For day-to-day prevention, condoms reduce the risk of sexual transmission. Never share needles, syringes, or any injection equipment. Healthcare workers and others at risk of needle-stick injuries should confirm their vaccine response through blood testing, since a small percentage of people don’t develop full immunity after vaccination.
Hepatitis C: No Vaccine, but Preventable
There is no vaccine for hepatitis C. Prevention relies entirely on avoiding contact with infected blood. Most new infections in the United States come from sharing needles, syringes, or other equipment used to inject drugs. Even small, invisible amounts of blood on a syringe or cooker can transmit the virus.
If you inject drugs, using sterile syringes every time is the most important step you can take. Syringe services programs provide clean equipment and are proven to reduce hepatitis C transmission. Never share or reuse needles, cookers, cotton filters, or water used to dissolve drugs.
Hepatitis C can also spread through everyday items that might carry trace amounts of blood. Don’t share razors, nail clippers, toothbrushes, or personal medical devices like glucose monitors. If you’re getting a tattoo, piercing, or acupuncture, make sure the provider uses sterilized equipment and fresh, single-use needles. Sexual transmission of hepatitis C is less efficient than hepatitis B, but condoms still lower the risk, particularly for anal sex or when multiple partners are involved.
The CDC recommends universal hepatitis C screening for all adults at least once. Early detection matters because hepatitis C is now curable in over 95% of cases with a short course of antiviral treatment, but many people carry the virus for years without knowing it.

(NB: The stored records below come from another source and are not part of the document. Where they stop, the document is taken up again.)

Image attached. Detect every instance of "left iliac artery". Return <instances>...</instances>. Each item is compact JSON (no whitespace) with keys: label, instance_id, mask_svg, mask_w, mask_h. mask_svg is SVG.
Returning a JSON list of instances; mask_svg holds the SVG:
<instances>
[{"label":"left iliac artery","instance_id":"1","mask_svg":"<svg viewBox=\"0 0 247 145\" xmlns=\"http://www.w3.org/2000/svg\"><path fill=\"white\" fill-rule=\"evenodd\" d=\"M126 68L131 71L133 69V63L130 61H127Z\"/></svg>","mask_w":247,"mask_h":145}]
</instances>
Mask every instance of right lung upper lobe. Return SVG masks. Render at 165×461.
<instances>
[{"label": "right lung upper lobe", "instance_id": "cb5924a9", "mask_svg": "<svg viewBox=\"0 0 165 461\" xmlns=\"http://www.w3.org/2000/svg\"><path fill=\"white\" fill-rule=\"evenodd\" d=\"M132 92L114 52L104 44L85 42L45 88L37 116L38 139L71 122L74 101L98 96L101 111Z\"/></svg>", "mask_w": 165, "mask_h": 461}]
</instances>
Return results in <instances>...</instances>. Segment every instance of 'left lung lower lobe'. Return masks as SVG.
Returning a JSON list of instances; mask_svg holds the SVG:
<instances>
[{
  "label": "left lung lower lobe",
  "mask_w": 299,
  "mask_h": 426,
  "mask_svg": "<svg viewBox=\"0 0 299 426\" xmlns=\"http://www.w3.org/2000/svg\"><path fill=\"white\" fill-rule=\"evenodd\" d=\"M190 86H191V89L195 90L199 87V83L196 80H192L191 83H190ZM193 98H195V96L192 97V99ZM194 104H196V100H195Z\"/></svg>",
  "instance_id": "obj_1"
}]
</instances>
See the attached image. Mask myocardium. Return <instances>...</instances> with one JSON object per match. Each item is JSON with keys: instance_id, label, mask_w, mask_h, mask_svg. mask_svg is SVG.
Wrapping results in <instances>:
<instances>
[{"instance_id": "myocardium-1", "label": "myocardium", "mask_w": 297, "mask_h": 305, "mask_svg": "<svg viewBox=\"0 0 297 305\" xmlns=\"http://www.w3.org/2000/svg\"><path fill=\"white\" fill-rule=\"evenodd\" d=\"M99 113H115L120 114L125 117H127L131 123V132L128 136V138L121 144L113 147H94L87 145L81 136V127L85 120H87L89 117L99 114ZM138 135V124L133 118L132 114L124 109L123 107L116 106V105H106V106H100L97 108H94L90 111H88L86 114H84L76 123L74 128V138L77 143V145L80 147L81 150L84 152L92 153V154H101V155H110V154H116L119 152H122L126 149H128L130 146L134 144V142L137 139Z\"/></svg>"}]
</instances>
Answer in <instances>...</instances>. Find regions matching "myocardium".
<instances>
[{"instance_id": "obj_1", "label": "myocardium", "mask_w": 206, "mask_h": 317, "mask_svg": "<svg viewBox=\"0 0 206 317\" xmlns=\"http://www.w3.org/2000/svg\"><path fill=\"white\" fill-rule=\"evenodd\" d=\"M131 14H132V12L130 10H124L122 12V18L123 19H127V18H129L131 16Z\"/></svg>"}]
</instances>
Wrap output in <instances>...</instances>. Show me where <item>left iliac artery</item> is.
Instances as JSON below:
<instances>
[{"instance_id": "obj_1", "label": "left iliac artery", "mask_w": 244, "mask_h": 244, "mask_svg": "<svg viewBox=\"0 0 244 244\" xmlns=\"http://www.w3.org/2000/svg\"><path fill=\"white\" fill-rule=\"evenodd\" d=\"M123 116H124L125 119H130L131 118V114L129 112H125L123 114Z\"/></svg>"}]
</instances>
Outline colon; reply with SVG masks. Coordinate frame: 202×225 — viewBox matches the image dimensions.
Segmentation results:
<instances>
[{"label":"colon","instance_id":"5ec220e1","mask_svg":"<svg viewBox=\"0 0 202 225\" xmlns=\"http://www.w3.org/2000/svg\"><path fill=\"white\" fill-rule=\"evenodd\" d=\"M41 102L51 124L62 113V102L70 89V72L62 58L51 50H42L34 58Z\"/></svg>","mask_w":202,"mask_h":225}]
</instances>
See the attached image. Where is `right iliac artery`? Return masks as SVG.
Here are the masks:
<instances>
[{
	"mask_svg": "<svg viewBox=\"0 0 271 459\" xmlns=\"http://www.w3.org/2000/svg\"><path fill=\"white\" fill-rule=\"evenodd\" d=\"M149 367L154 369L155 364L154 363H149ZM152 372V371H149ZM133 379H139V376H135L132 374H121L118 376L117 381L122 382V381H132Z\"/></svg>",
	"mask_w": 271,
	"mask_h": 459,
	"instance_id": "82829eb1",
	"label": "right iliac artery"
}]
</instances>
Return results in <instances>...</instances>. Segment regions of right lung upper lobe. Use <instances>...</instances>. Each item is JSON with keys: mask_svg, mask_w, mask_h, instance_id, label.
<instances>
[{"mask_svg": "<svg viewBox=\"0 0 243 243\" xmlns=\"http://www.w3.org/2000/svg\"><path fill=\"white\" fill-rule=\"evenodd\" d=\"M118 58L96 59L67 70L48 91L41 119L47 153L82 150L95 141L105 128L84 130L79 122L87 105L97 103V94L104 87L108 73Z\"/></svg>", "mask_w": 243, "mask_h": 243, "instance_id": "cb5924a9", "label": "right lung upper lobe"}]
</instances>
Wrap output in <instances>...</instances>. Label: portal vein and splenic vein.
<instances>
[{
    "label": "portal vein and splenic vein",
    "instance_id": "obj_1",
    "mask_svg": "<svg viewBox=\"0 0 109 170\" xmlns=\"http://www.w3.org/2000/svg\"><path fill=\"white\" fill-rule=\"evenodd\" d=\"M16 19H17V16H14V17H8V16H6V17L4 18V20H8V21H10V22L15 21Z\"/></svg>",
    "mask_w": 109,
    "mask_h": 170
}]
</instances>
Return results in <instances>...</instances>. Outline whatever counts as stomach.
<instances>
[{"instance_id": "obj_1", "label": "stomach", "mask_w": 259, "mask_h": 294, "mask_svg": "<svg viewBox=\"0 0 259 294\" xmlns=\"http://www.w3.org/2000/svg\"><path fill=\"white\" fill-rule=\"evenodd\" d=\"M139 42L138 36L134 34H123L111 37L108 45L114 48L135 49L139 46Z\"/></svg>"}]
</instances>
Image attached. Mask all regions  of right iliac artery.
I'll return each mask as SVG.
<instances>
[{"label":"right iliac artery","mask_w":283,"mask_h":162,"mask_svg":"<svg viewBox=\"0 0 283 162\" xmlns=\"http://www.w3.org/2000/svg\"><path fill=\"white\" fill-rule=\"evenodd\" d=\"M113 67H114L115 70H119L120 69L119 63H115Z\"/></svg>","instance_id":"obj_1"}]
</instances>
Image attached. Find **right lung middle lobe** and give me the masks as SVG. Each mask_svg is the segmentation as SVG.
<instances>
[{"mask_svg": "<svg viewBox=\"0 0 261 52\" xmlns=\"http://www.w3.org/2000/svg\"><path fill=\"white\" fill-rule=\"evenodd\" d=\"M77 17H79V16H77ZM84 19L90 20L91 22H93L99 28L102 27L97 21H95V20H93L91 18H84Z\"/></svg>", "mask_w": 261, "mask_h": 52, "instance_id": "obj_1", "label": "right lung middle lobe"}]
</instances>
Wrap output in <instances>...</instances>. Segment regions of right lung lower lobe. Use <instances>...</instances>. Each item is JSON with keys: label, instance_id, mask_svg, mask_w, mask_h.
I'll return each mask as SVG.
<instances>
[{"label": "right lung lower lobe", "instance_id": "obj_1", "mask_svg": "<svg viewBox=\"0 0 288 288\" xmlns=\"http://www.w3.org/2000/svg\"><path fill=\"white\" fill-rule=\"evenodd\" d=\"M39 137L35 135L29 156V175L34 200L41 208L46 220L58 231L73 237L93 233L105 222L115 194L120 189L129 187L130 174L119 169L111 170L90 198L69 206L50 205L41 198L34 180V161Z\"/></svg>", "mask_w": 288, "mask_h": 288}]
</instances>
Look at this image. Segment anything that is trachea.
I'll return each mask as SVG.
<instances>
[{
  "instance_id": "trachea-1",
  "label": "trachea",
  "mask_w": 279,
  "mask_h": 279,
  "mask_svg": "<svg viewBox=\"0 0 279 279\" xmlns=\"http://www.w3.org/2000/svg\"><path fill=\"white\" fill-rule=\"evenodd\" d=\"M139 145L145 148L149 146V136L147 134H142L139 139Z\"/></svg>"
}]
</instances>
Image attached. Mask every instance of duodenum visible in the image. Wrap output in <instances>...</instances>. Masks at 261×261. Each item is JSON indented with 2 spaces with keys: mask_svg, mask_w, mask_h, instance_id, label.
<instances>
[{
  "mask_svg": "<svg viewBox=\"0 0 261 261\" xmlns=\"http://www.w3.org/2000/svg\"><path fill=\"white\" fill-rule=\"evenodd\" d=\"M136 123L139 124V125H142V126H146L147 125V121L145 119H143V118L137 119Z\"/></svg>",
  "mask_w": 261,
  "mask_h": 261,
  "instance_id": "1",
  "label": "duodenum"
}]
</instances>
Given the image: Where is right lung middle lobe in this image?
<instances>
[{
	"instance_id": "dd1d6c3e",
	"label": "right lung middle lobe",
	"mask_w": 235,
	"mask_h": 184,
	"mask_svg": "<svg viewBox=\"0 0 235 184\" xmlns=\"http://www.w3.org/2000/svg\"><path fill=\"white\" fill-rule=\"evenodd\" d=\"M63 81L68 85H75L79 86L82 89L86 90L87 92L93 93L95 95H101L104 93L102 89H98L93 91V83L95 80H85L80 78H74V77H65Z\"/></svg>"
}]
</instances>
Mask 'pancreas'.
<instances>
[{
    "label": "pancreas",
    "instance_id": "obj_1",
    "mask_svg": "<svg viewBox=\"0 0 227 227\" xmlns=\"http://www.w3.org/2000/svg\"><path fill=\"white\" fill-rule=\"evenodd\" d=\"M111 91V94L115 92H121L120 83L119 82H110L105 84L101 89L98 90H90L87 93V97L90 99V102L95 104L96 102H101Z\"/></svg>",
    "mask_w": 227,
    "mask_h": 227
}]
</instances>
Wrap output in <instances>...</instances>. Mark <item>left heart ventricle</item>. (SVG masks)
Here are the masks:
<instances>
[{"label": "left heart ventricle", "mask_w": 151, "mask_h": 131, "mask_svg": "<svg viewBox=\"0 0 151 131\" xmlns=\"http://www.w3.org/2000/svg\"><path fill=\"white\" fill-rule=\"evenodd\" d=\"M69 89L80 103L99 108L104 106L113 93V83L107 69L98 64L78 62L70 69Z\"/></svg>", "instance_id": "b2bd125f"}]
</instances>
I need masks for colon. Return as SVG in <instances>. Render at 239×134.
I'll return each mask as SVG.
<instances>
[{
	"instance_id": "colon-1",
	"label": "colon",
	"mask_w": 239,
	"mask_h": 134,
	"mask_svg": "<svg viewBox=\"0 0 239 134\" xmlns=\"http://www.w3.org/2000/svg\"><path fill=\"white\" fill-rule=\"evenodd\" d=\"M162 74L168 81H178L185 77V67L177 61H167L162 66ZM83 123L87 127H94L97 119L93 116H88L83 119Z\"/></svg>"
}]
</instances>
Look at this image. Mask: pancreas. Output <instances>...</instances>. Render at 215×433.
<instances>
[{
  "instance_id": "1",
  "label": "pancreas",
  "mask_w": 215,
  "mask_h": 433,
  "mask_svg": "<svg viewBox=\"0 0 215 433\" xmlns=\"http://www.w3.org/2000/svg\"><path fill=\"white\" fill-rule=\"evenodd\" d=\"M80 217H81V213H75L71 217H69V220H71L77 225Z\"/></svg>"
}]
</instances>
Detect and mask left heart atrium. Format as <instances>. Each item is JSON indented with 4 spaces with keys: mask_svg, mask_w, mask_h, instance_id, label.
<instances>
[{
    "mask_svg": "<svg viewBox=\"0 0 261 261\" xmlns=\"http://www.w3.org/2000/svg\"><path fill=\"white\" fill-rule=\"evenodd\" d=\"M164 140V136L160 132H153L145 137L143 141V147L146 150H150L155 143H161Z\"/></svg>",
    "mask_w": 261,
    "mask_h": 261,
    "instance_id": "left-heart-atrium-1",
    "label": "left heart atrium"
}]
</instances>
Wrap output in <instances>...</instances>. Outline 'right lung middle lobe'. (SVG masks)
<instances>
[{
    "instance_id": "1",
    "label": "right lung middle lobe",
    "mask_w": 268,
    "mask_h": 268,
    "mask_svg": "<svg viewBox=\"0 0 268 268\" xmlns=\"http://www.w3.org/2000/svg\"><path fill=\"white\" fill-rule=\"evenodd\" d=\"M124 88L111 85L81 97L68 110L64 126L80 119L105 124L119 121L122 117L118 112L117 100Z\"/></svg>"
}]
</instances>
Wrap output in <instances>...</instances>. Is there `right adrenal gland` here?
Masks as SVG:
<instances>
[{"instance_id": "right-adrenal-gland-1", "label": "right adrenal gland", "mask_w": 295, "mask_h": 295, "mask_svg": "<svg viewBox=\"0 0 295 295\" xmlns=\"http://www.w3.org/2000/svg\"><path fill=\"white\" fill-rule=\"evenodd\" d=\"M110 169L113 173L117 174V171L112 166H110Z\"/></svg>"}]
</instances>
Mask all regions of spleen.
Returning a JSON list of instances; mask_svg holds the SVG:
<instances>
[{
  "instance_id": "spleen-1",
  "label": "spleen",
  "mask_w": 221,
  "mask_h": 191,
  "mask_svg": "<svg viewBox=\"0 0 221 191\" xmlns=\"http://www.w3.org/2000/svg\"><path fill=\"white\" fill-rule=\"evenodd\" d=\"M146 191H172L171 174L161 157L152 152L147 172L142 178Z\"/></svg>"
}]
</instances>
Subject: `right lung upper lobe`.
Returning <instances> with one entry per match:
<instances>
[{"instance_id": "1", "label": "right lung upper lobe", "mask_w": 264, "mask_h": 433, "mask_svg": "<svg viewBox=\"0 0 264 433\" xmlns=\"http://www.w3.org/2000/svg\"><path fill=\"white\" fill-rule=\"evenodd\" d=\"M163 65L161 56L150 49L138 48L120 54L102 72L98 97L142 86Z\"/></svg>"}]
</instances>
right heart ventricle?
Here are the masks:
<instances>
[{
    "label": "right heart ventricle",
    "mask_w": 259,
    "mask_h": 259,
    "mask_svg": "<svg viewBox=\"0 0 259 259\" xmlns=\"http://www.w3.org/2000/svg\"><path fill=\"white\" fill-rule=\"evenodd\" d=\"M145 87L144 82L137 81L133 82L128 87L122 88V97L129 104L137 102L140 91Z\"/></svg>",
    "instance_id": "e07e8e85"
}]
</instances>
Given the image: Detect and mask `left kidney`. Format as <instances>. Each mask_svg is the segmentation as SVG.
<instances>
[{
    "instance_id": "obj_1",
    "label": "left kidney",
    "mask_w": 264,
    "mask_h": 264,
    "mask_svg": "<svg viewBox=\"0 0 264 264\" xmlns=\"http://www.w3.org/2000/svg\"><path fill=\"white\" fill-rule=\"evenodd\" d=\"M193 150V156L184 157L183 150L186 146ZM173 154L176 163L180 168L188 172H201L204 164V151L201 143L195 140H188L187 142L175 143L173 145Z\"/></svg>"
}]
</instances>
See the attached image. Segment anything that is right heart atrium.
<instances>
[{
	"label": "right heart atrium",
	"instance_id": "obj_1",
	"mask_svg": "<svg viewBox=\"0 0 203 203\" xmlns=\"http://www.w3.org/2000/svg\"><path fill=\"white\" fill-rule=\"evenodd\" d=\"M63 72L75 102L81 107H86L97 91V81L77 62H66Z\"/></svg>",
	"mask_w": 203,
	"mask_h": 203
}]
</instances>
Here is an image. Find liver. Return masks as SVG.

Hepatitis D: Prevented by the Hepatitis B Vaccine
Hepatitis D only infects people who already have hepatitis B. It’s a “satellite virus” that cannot replicate on its own and depends entirely on the hepatitis B virus to survive. This means the hepatitis B vaccine effectively prevents hepatitis D as well. If you’re vaccinated against hepatitis B, you’re protected against both.
For people already living with chronic hepatitis B, avoiding exposure to hepatitis D follows the same blood-borne precautions: don’t share needles or personal items that might carry blood, and use condoms during sex.
Hepatitis E: Clean Water and Sanitation
Hepatitis E spreads much like hepatitis A, primarily through contaminated water in areas with poor sanitation. It’s most common in parts of East and South Asia, Africa, and Central America. There is a vaccine licensed in China, but it is not widely available elsewhere.
Prevention for travelers follows the same food and water precautions as hepatitis A: drink only bottled or boiled water, avoid raw shellfish, and wash your hands frequently. In rare cases, hepatitis E can also spread through undercooked pork or wild game, so cooking meat thoroughly adds another layer of protection.
Practical Prevention Checklist
- Get vaccinated. The hepatitis A and B vaccines are safe, widely available, and provide long-lasting protection. Together, they also cover hepatitis D.
- Get screened. All adults should be tested for hepatitis B and C at least once. Many infections cause no symptoms for years.
- Never share sharps or personal items. This includes needles, syringes, razors, toothbrushes, nail clippers, and glucose monitors.
- Use condoms. Barrier methods reduce transmission of hepatitis B and, to a lesser extent, hepatitis C.
- Practice hand hygiene. Soap and water after using the bathroom and before eating prevents hepatitis A and E.
- Be cautious with food and water abroad. Stick to bottled water, avoid raw produce you can’t peel, and skip ice in high-risk regions.
- Choose sterile services. Confirm that tattoo parlors, piercing studios, and dental offices use properly sterilized equipment.